Netflix honcho Reed Hastings became mighty upset when it was revealed that Comcast's Xfinity TV app for Xbox 360 doesn't count against subscribers' Internet bandwidth cap, and he took to the Net to voice his displeasure with a barrage of Tweets, comments, and diatribes. Apparently, someone listened to his ranting: a new report claims that the Justice Department is quizzing streaming media companies and cable providers alike to determine if the cable companies, who also control Internet access for many, are "acting improperly" to reduce the threat of Netflix and co.
The Wall Street Journal's sources
say that the DoJ has already spoken with Hulu, Netflix, Comcast and Time Warner about data caps imposed by cable providers. According to the sources, the DoJ is also asking whether or not requiring a user to be a paid cable subscriber in order to access streaming content -- such as the Xbox's ESPN app or Fox's streaming show delay -- is an acceptable practice, or an artificial, inappropriate barrier being put up by cable companies and content providers to bolster the lagging television business.
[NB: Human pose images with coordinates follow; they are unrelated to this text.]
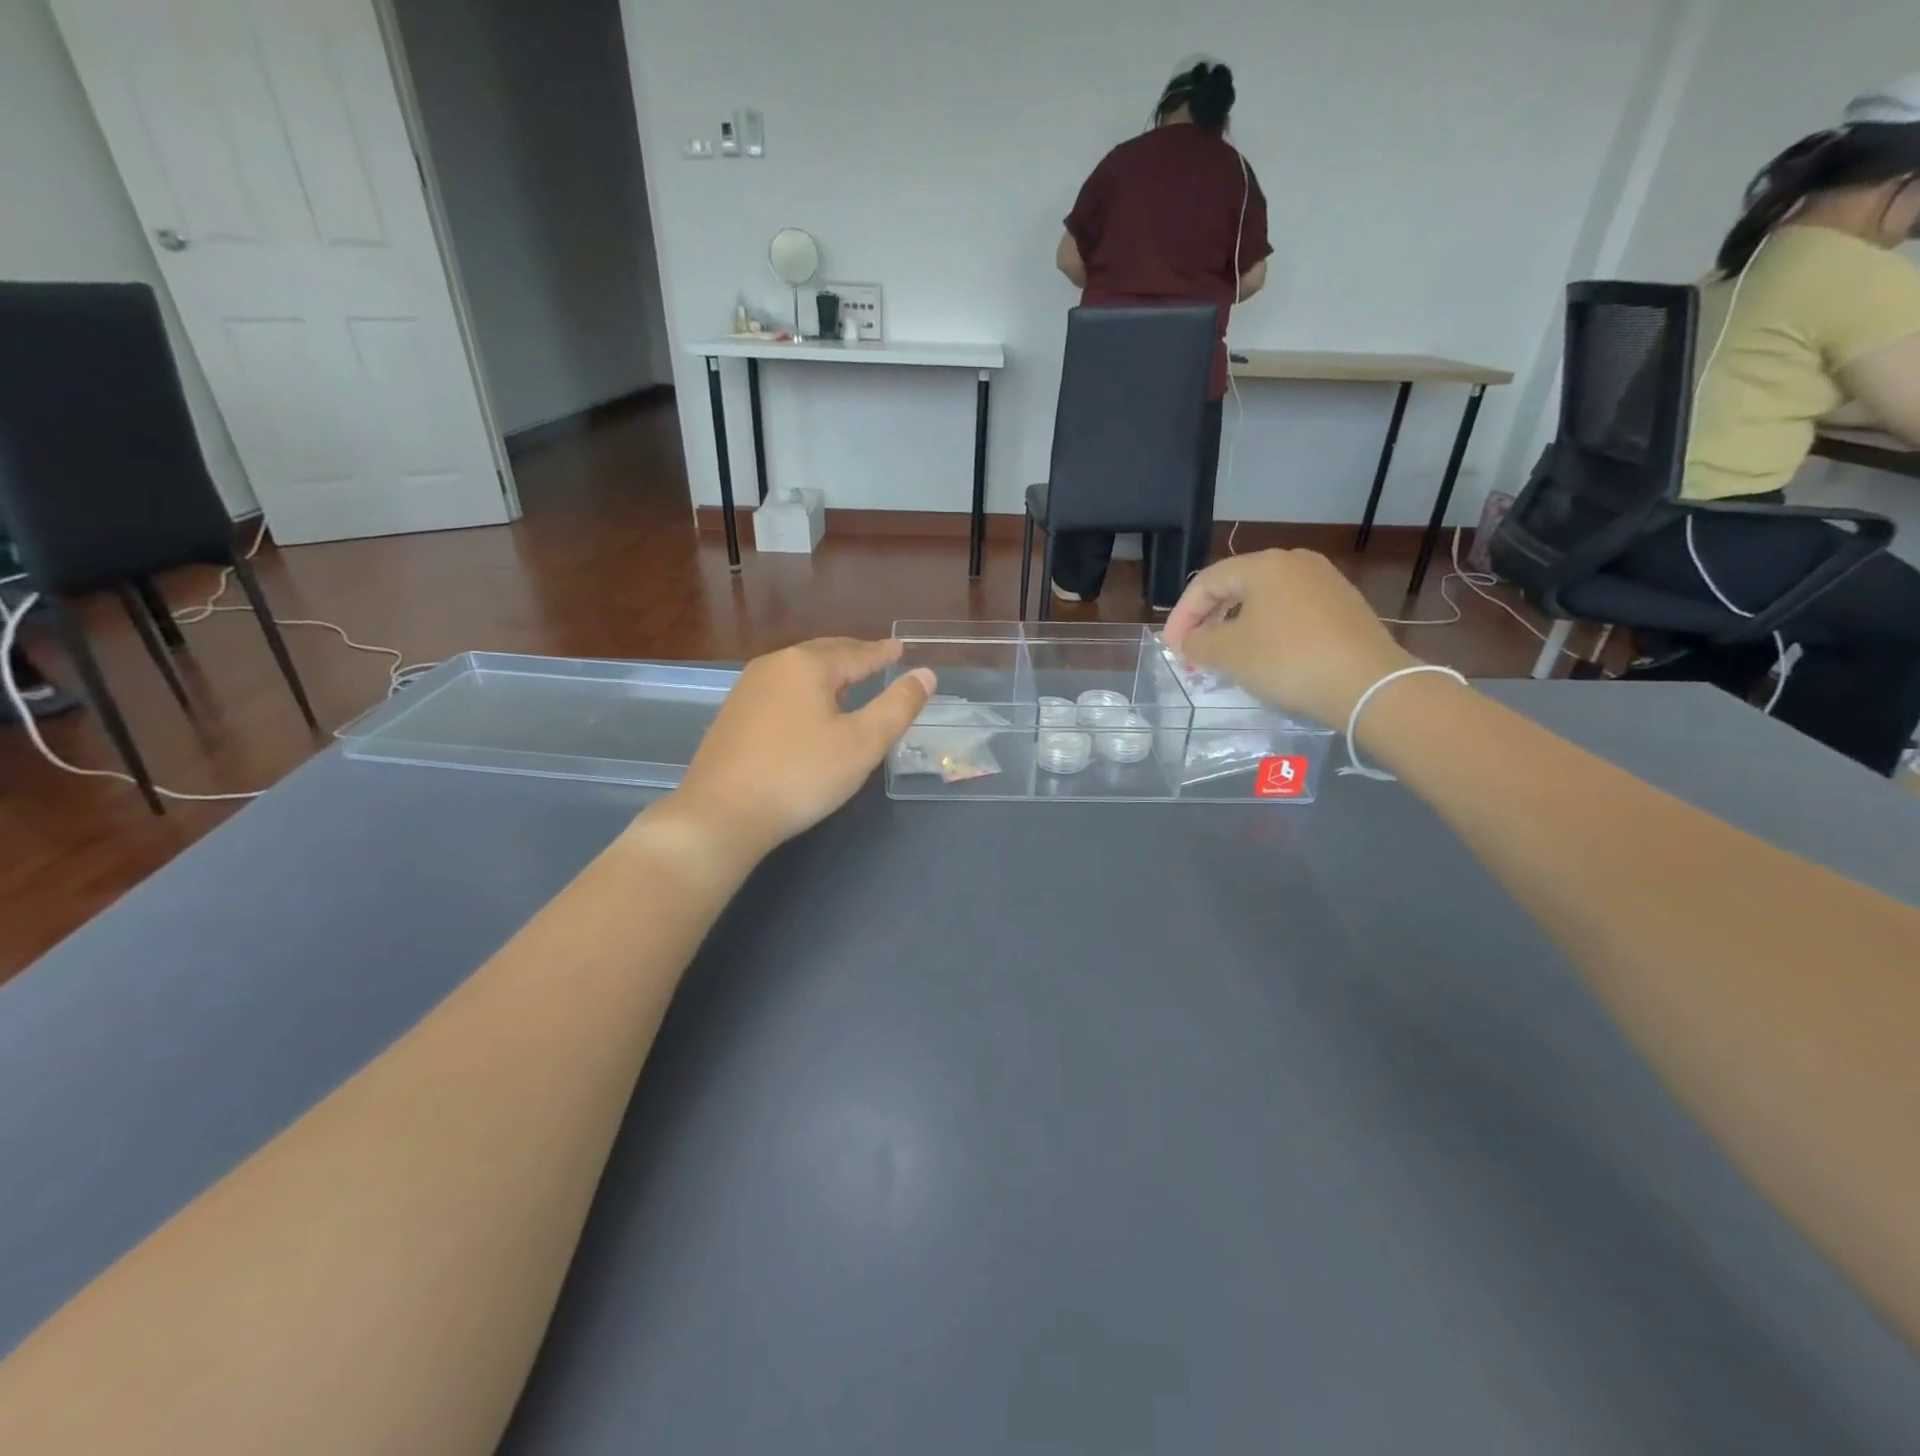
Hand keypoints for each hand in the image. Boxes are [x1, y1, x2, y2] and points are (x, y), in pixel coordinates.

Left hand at [668, 638, 934, 858]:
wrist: (721, 814)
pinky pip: (780, 690)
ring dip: (827, 674)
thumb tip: (925, 674)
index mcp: (807, 665)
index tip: (900, 649)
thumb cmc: (801, 775)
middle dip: (853, 656)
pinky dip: (804, 691)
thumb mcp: (862, 743)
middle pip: (823, 654)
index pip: (856, 653)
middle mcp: (773, 666)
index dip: (882, 653)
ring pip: (798, 672)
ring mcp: (747, 690)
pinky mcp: (732, 716)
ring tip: (848, 683)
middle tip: (877, 659)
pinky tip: (808, 711)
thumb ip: (898, 706)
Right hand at [1162, 549, 1416, 725]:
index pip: (1207, 582)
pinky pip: (1291, 613)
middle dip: (1208, 620)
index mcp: (1264, 564)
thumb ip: (1197, 642)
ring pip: (1265, 601)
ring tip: (1224, 656)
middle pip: (1236, 587)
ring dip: (1236, 627)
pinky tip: (1263, 657)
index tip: (1171, 647)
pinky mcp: (1344, 608)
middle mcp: (1296, 563)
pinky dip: (1267, 631)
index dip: (1182, 615)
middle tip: (1192, 650)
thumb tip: (1189, 641)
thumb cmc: (1287, 660)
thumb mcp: (1228, 653)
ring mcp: (1325, 583)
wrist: (1368, 684)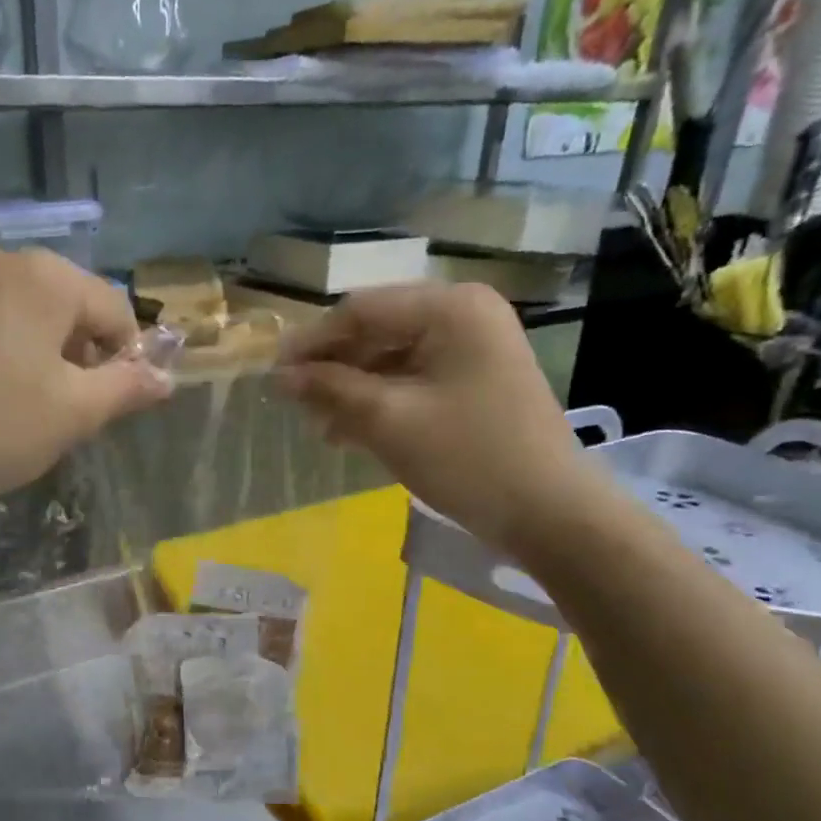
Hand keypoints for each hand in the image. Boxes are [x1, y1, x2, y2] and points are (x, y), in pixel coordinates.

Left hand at [0, 248, 171, 510]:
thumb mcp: (75, 414)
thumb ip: (128, 387)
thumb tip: (166, 377)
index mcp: (45, 278)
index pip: (112, 308)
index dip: (124, 353)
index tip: (111, 397)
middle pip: (58, 299)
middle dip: (72, 344)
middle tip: (61, 399)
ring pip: (5, 302)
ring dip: (22, 339)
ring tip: (9, 392)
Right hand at [278, 283, 594, 549]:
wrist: (548, 512)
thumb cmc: (467, 458)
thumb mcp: (388, 421)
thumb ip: (331, 389)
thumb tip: (281, 376)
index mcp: (449, 307)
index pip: (361, 310)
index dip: (312, 342)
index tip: (273, 376)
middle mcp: (464, 313)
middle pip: (377, 331)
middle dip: (333, 368)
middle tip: (295, 405)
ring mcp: (473, 346)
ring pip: (392, 357)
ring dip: (353, 388)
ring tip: (321, 426)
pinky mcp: (474, 378)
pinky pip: (413, 378)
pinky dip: (381, 400)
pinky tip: (351, 431)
Apparently, several channels have "Most favored nation" clauses in their contracts with cable providers, which basically ensure they'll always be paid as much as the top-dollar contract in the industry. If another channel signs a bigger deal, channels with a MFN clause receive a similar pay bump. The Justice Department is said to be looking into these types of deals, as well; remember, MFN clauses are what landed Apple and the U.S. book publishers in legal hot waters a few months back.
Comcast itself is also reportedly under a direct microscope, as the DoJ is said to be pondering whether the company's no-limit Xfinity TV app is a violation of the agreement it made when merging with NBC Universal. As part of that deal, Comcast agreed not to give its Net traffic any special priority over other companies' traffic. For its part, Comcast says the Xfinity TV App traffic never touches the public web and instead travels solely on Comcast's private pipes.
For better or worse, it looks like the Justice Department is getting sick of old media flexing its muscle to keep new media down. Do you think cable ISPs are up to no-good, or is this much ado about nothing?